I predict that Siri will not turn into a conscious being with morals, emotions, and selfish ambitions…although others are not quite so sure. Okay – I take it back; Siri might have a bit of a bias towards Apple, Inc. Ya think?
Giant Killer Robots
There is one important caveat to my argument. Even though I believe that the future of AI will not be characterized by a frightening army of robots with agendas, we could potentially face a real threat: if military robots that are ordered to kill and destroy – and use AI and sophisticated sensor fusion to outsmart their foes – were to get out of hand, then things could get ugly.
But with the exception of weapon-based AI that is housed in autonomous mobile robots, the future of AI will be mostly custodial, highly distributed, and integrated with our own lives; our clothes, houses, cars, and communications. We will not be able to separate it from ourselves – increasingly over time. We won’t see it as “other” – we might just see ourselves as having more abilities than we did before.
Those abilities could include a better capacity to kill each other, but also a better capacity to compose music, build sustainable cities, educate kids, and nurture the environment.
If my interpretation is correct, then Bolstrom’s alarm bells might be better aimed at ourselves. And in that case, what’s new? We have always had the capacity to create love and beauty … and death and destruction.

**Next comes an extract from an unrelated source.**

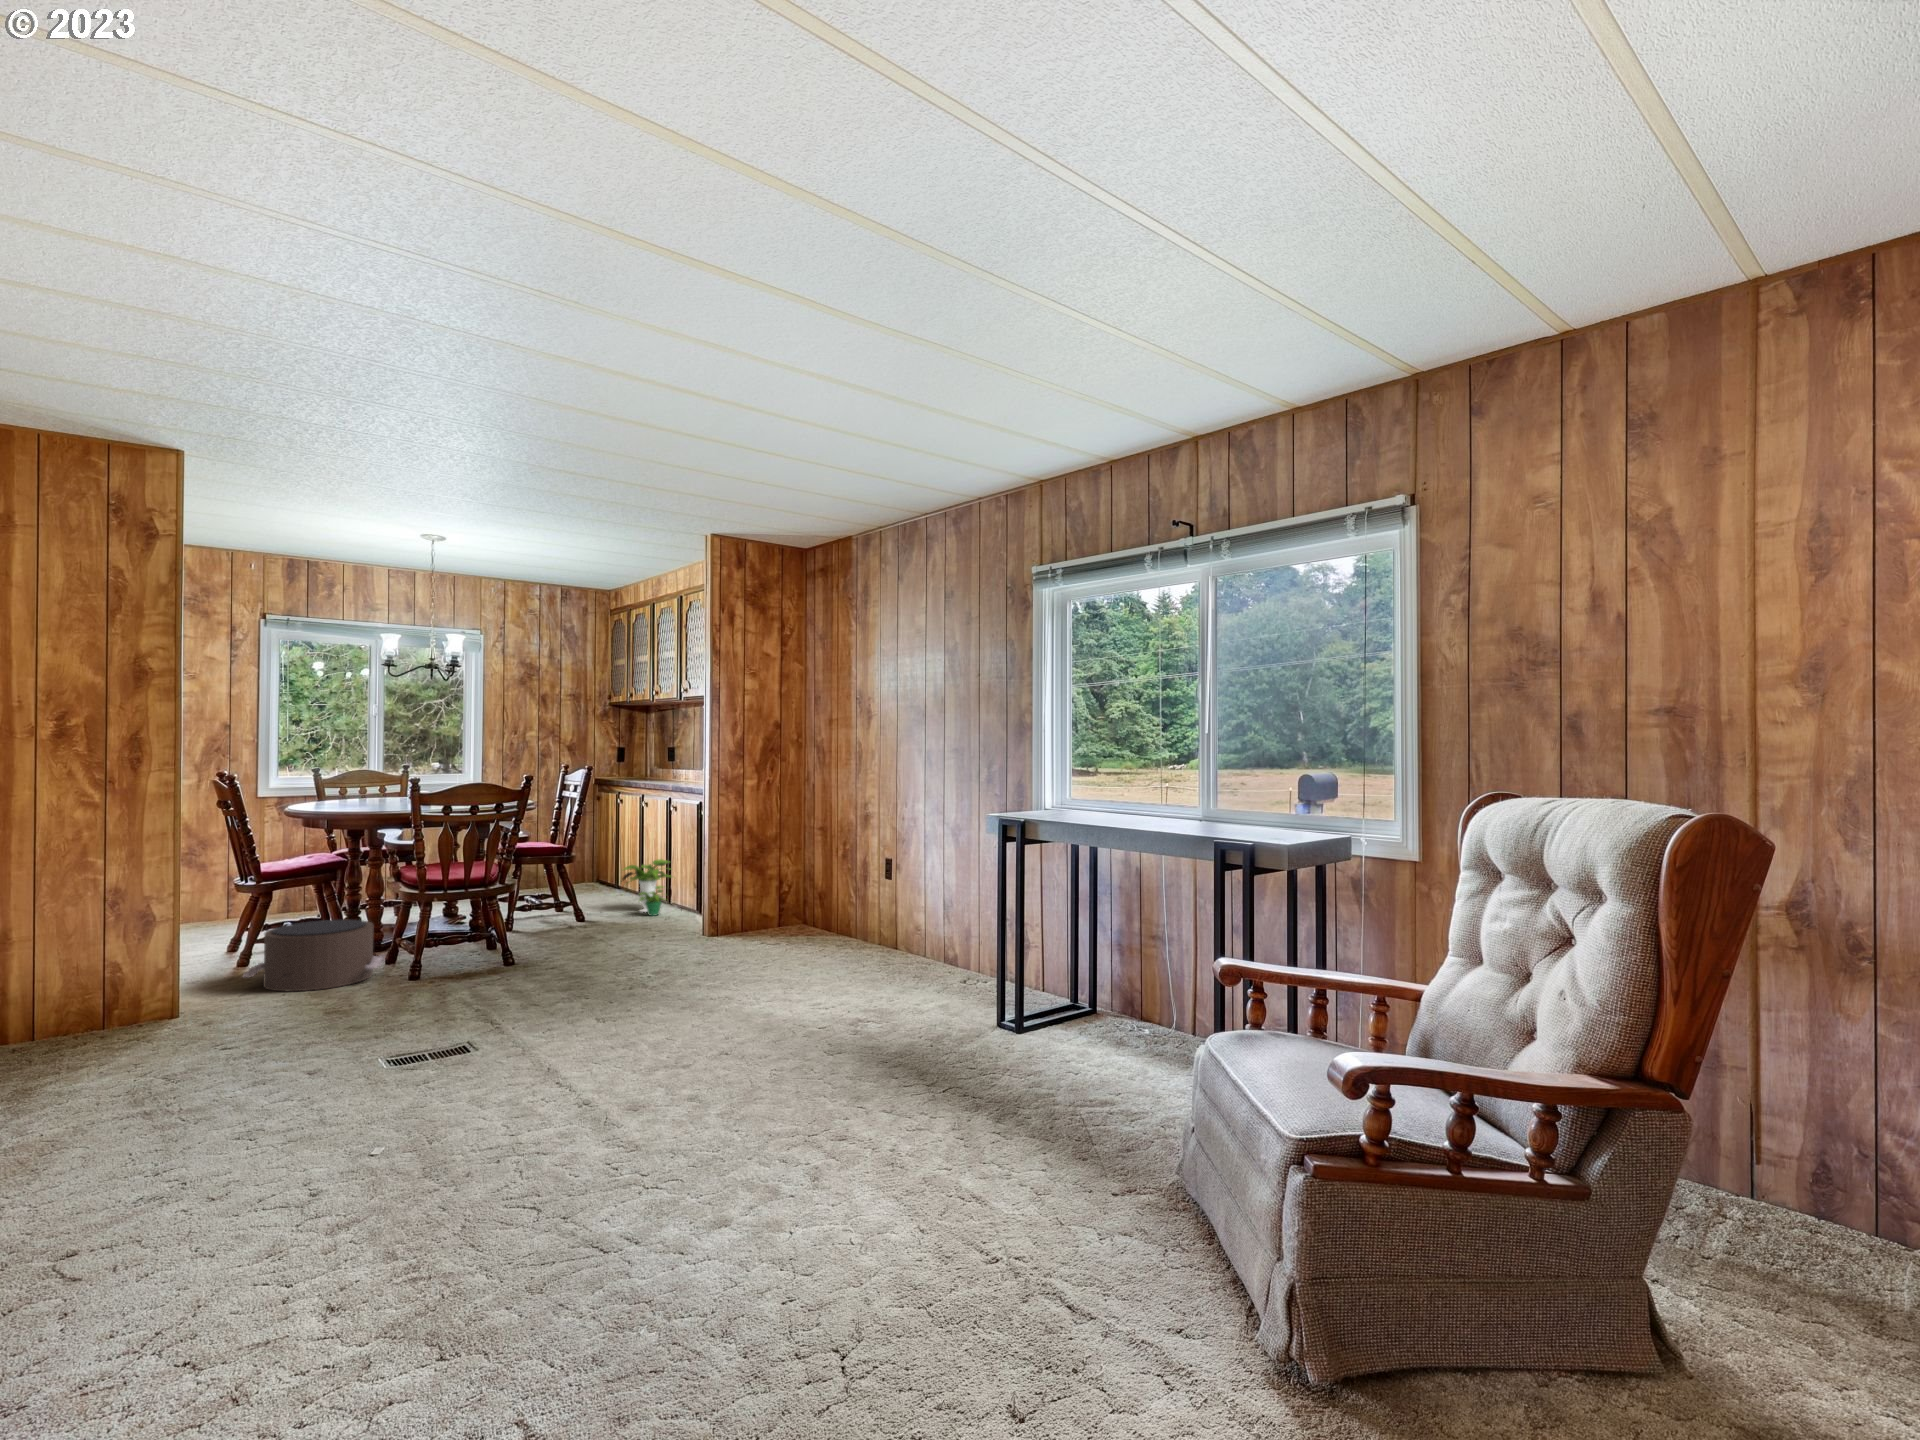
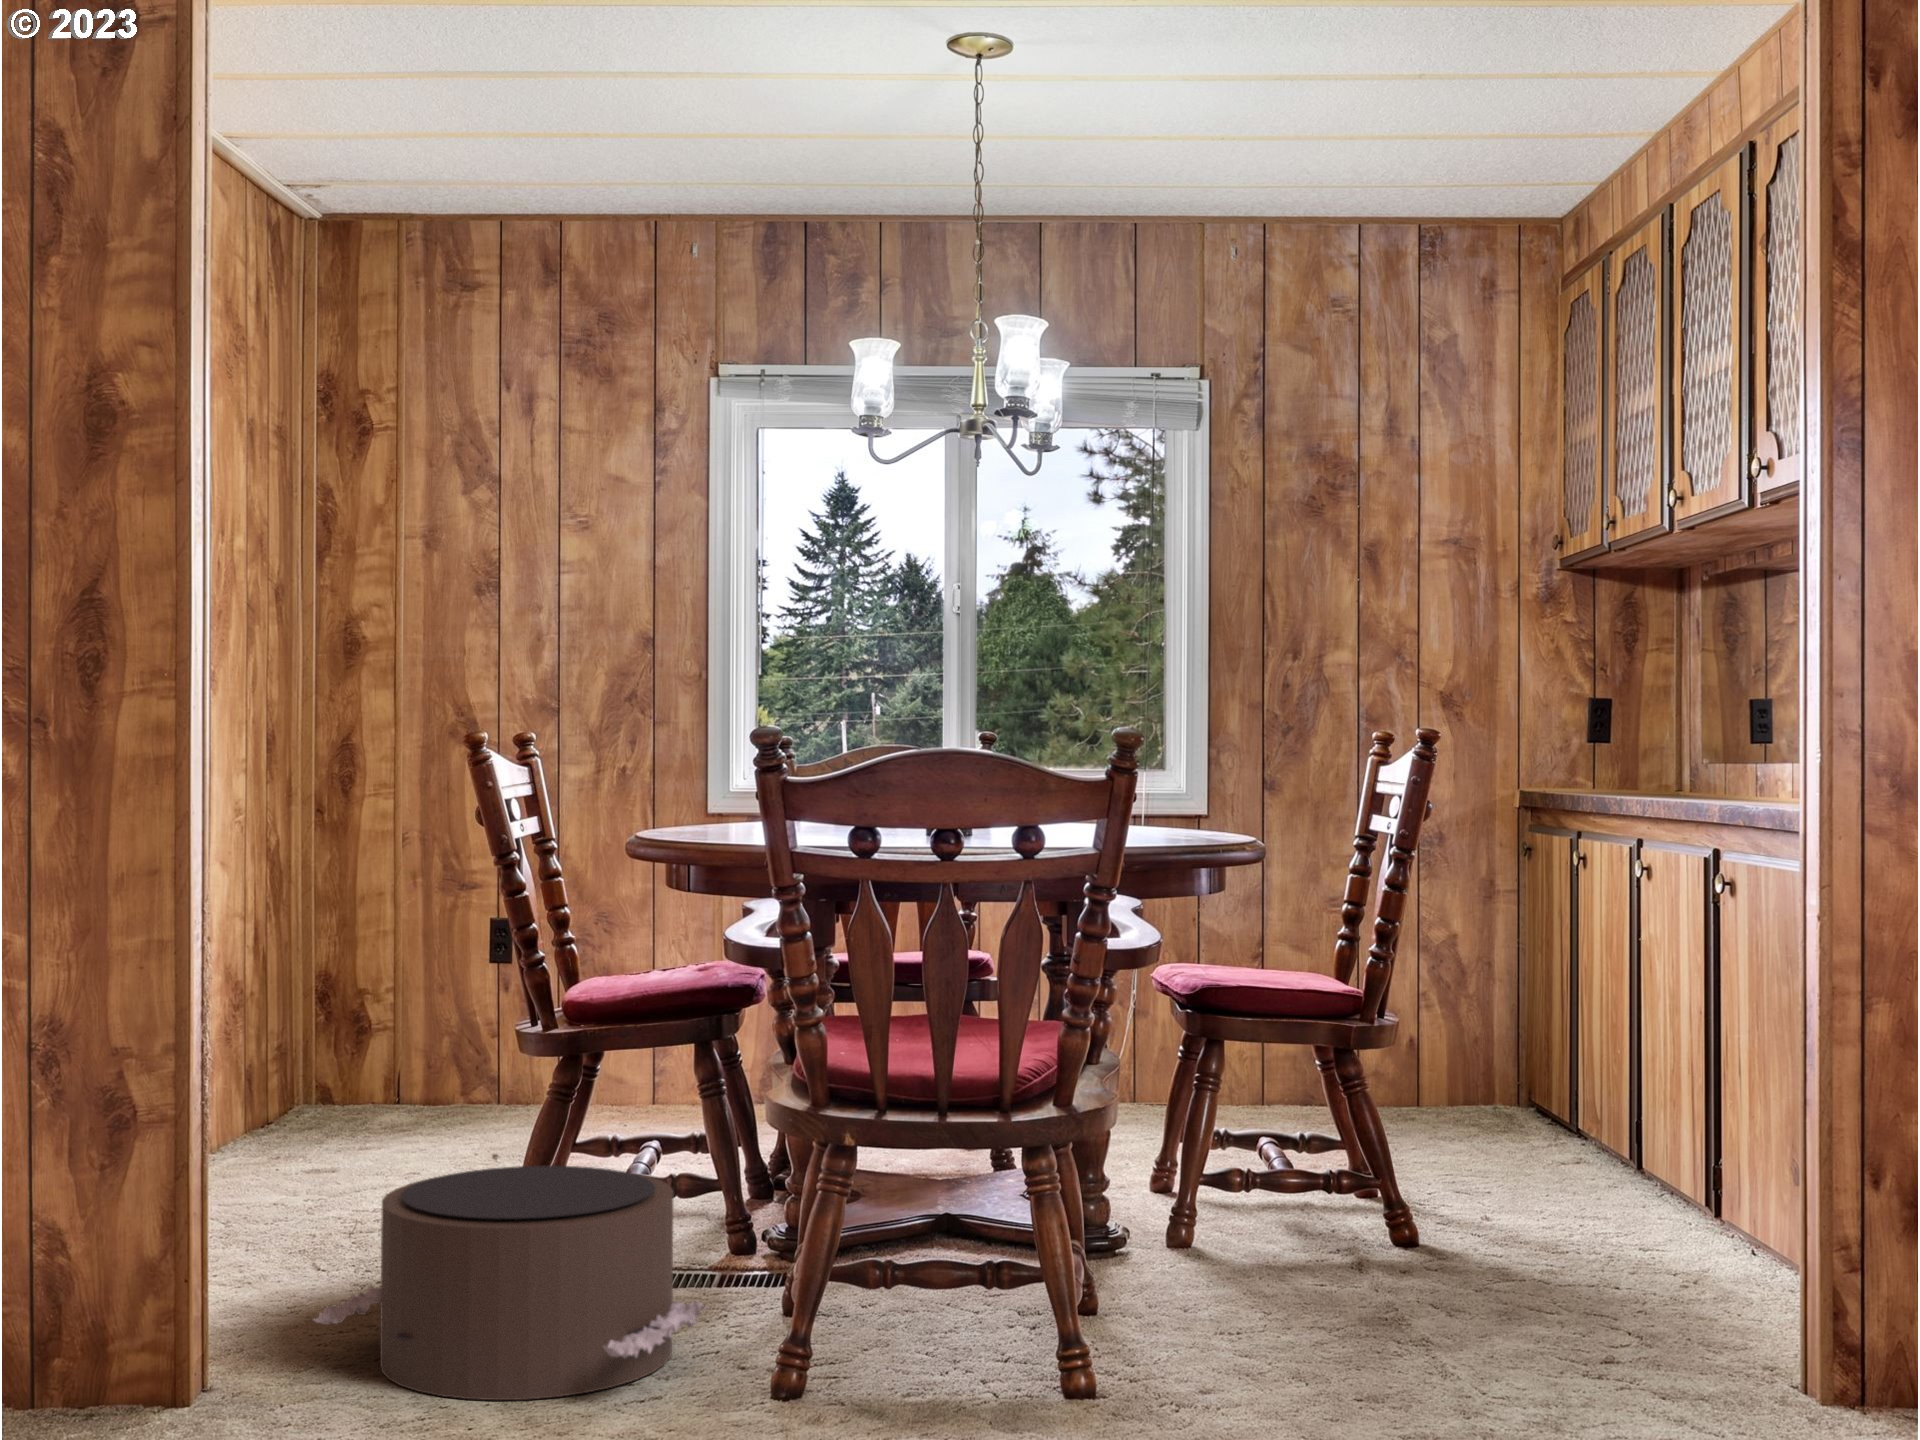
potted plant: present [623,859,670,916] -> none [1541,1058,1735,1258]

To quote David Byrne: “Same as it ever was”.
Maybe Our AI Will Evolve to Protect Us And the Planet
Here’s a more positive future to contemplate:
AI will not become more human-like – which is analogous to how the body of an animal does not look like the cells that it is made of.
Billions of years ago, single cells decided to come together in order to make bodies, so they could do more using teamwork. Some of these cells were probably worried about the bodies “taking over”. And oh did they! But, these bodies also did their little cells a favor: they kept them alive and provided them with nutrition. Win-win baby!
To conclude, I disagree with Bostrom: we should not be terrified.
Terror is counter-productive to human progress.